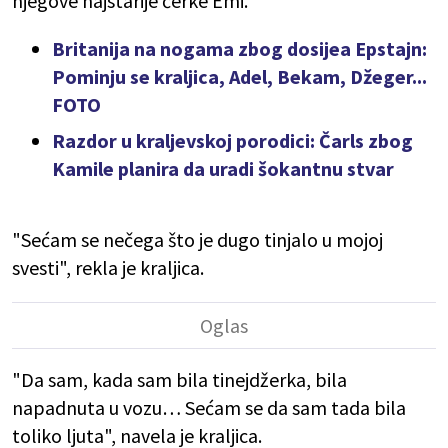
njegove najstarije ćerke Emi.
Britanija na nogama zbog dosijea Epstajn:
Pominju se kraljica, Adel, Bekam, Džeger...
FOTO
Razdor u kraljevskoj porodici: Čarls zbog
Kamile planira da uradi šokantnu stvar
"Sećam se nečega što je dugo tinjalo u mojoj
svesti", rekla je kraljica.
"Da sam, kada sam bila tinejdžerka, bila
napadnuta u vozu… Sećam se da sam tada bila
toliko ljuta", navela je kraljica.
+++
Put the text lines from the listing into a JSON list of strings, one string per line, skipping blank lines and leaving out the pictures.

[
  "njegove najstarije ćerke Emi.",
  "Britanija na nogama zbog dosijea Epstajn:",
  "Pominju se kraljica, Adel, Bekam, Džeger...",
  "FOTO",
  "Razdor u kraljevskoj porodici: Čarls zbog",
  "Kamile planira da uradi šokantnu stvar",
  "\"Sećam se nečega što je dugo tinjalo u mojoj",
  "svesti\", rekla je kraljica.",
  "\"Da sam, kada sam bila tinejdžerka, bila",
  "napadnuta u vozu… Sećam se da sam tada bila",
  "toliko ljuta\", navela je kraljica."
]